Bas·tard: 1. (noun) usually offensive – something that is spurious, irregular, inferior, or of questionable origin; 2. (adjective) of mixed or ill-conceived origin.
I am a bastard child. A mixed race mutt. Unwanted and outcasted. White skin, with dark brown hair, Indigenous eyes, and an unmistakable nose. Born to parents from different lands who raised me in another. I belong to no one and nowhere- or so they’ve told me.
Detribalized diaspora kid. My existence alone starts fires everywhere I go. I’m not supposed to be here. And I’m definitely not supposed to be queer. Some people say transgender folk are mentally ill and traumatized. I say, how could we not be? Rejected by those who are supposed to love us most.
I have found healing in Pachamama.
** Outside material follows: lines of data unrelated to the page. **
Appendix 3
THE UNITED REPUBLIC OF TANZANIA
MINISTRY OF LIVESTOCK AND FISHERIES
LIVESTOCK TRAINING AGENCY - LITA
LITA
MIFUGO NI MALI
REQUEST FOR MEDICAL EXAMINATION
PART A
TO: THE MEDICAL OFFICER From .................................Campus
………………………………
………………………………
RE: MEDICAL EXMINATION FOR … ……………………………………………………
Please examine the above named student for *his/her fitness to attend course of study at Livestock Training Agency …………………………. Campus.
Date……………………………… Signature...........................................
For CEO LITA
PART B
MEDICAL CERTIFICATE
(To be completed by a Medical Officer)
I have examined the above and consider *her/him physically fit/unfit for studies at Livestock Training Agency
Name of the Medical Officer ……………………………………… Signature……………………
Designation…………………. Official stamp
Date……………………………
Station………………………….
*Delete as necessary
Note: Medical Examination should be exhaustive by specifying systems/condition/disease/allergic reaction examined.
She is the mother and father I never had. She teaches me what it means to be a man, in a patriarchal world with few other examples. She has shown me the true meaning and sacredness of being transgender.
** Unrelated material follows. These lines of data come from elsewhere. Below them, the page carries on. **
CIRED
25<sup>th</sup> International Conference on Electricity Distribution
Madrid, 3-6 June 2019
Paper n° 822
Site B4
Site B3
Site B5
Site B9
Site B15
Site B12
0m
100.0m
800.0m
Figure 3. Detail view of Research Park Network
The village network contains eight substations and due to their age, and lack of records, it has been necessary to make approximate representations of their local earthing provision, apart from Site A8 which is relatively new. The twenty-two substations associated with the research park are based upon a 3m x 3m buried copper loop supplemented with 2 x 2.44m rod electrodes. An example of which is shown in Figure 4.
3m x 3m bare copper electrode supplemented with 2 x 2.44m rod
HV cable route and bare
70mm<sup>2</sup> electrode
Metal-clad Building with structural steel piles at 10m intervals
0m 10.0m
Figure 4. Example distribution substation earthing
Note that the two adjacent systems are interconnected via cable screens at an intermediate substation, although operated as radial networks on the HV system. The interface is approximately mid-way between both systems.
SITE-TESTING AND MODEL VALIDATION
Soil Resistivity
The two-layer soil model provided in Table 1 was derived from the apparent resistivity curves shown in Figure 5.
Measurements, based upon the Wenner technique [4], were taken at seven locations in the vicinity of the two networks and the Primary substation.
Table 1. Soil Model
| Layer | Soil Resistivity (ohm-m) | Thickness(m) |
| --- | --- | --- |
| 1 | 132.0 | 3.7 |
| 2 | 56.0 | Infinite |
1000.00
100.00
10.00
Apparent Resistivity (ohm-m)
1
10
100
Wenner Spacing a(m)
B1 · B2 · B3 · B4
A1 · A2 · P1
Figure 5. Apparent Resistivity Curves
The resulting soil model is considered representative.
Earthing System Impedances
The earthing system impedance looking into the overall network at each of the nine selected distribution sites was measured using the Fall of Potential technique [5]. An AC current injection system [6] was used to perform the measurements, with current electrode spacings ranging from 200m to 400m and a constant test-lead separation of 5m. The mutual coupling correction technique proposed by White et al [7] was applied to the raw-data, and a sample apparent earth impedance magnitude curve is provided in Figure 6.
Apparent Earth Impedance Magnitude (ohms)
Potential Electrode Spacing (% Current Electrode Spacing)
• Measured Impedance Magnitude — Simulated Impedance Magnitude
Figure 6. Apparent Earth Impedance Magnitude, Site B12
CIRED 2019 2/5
It’s funny that I was introduced to queerness through whiteness. I was told I must hate my body and want surgery to be transgender, as if transition does not begin in the mind, heart, and soul. As if my body is the problem, and not cis-ciety. As if being transgender is not just a likeness to nature, and a more natural way of being than the colonial construction of cisgenderhood.
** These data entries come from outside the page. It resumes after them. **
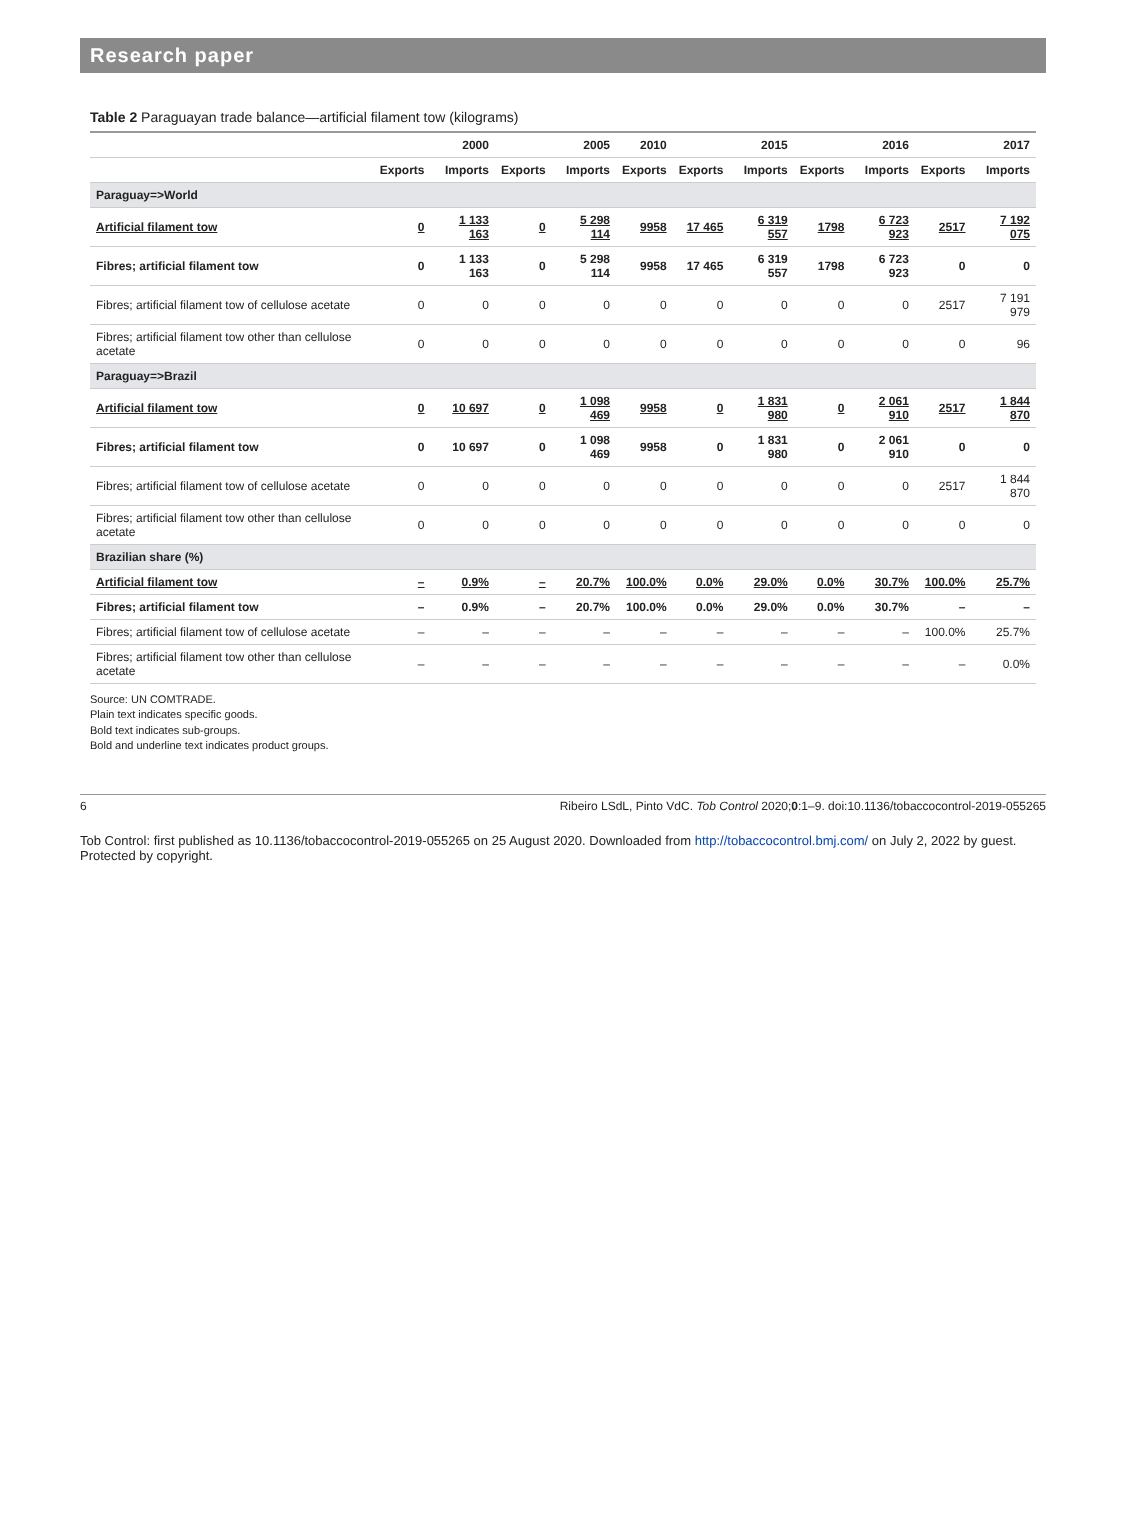Research paper
Table 2 Paraguayan trade balance—artificial filament tow (kilograms)
| | 2000 | | 2005 | | 2010 | 2015 | | 2016 | | 2017 | |
| --- | --- | --- | --- | --- | --- | --- | --- | --- | --- | --- | --- |
| | Exports | Imports | Exports | Imports | Exports | Exports | Imports | Exports | Imports | Exports | Imports |
| Paraguay=>World | | | | | | | | | | | |
| Artificial filament tow | 0 | 1 133 163 | 0 | 5 298 114 | 9958 | 17 465 | 6 319 557 | 1798 | 6 723 923 | 2517 | 7 192 075 |
| Fibres; artificial filament tow | 0 | 1 133 163 | 0 | 5 298 114 | 9958 | 17 465 | 6 319 557 | 1798 | 6 723 923 | 0 | 0 |
| Fibres; artificial filament tow of cellulose acetate | 0 | 0 | 0 | 0 | 0 | 0 | 0 | 0 | 0 | 2517 | 7 191 979 |
| Fibres; artificial filament tow other than cellulose acetate | 0 | 0 | 0 | 0 | 0 | 0 | 0 | 0 | 0 | 0 | 96 |
| Paraguay=>Brazil | | | | | | | | | | | |
| Artificial filament tow | 0 | 10 697 | 0 | 1 098 469 | 9958 | 0 | 1 831 980 | 0 | 2 061 910 | 2517 | 1 844 870 |
| Fibres; artificial filament tow | 0 | 10 697 | 0 | 1 098 469 | 9958 | 0 | 1 831 980 | 0 | 2 061 910 | 0 | 0 |
| Fibres; artificial filament tow of cellulose acetate | 0 | 0 | 0 | 0 | 0 | 0 | 0 | 0 | 0 | 2517 | 1 844 870 |
| Fibres; artificial filament tow other than cellulose acetate | 0 | 0 | 0 | 0 | 0 | 0 | 0 | 0 | 0 | 0 | 0 |
| Brazilian share (%) | | | | | | | | | | | |
| Artificial filament tow | – | 0.9% | – | 20.7% | 100.0% | 0.0% | 29.0% | 0.0% | 30.7% | 100.0% | 25.7% |
| Fibres; artificial filament tow | – | 0.9% | – | 20.7% | 100.0% | 0.0% | 29.0% | 0.0% | 30.7% | – | – |
| Fibres; artificial filament tow of cellulose acetate | – | – | – | – | – | – | – | – | – | 100.0% | 25.7% |
| Fibres; artificial filament tow other than cellulose acetate | – | – | – | – | – | – | – | – | – | – | 0.0% |
Source: UN COMTRADE.
Plain text indicates specific goods.
Bold text indicates sub-groups.
Bold and underline text indicates product groups.
6 Ribeiro LSdL, Pinto VdC. Tob Control 2020;0:1–9. doi:10.1136/tobaccocontrol-2019-055265
Tob Control: first published as 10.1136/tobaccocontrol-2019-055265 on 25 August 2020. Downloaded from http://tobaccocontrol.bmj.com/ on July 2, 2022 by guest. Protected by copyright.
My relationship to Earth was stolen from me, and therefore my sacred connection to god, spirit, creator. But when I looked to Her for answers, I finally found myself. I finally saw myself, like the moss and vines that line the city streets. She embraced my mutant body, and loves me all the same. A cyborg child of her (r)evolution.
Tran·scen·dent: (adjective) 1. exceeding usual limits; 2. being beyond comprehension; 3. transcending the universe or material existence.
One of the most powerful tools of oppression is to strip people of their identity and expertise. Make us believe we are stupid. Take away our knowledge, and any memory of having had that knowledge in the first place. When physical death is not successful or enough, this is how they attack our spirits.
I was born in a body that they insist is “female,” yet still found my masculinity. This is why I believe I am a god. My physical existence could not stop me from transcending. I can see beyond their self-imprisoned binaries, and all the richness that exists in the inbetween. My existence creates new ways of being, just like the roots that sprout through the concrete.
The white colonial project does not want me to know that I’m a god. It’s much more profitable for them to keep me as a victim and perpetrator of their violence than someone they should worship and learn from. Their oppression is rooted in fear of my spirit and power. Transgender people are closer to true femininity and masculinity than they are, despite our bodies, despite a hateful society. We can see them better than they can see themselves, and this scares them. This is why they killed my ancestors, and why they want to keep me quiet. This is why they want me to hate myself and my body.
I didn’t choose to be transgender, but I chose to transition. I chose to cause others a necessary discomfort in order to free myself of my own. Sometimes liberation is jarring when all you’ve ever known is chains, but trans people are not just here to teach you about us, we are here to teach you about yourself.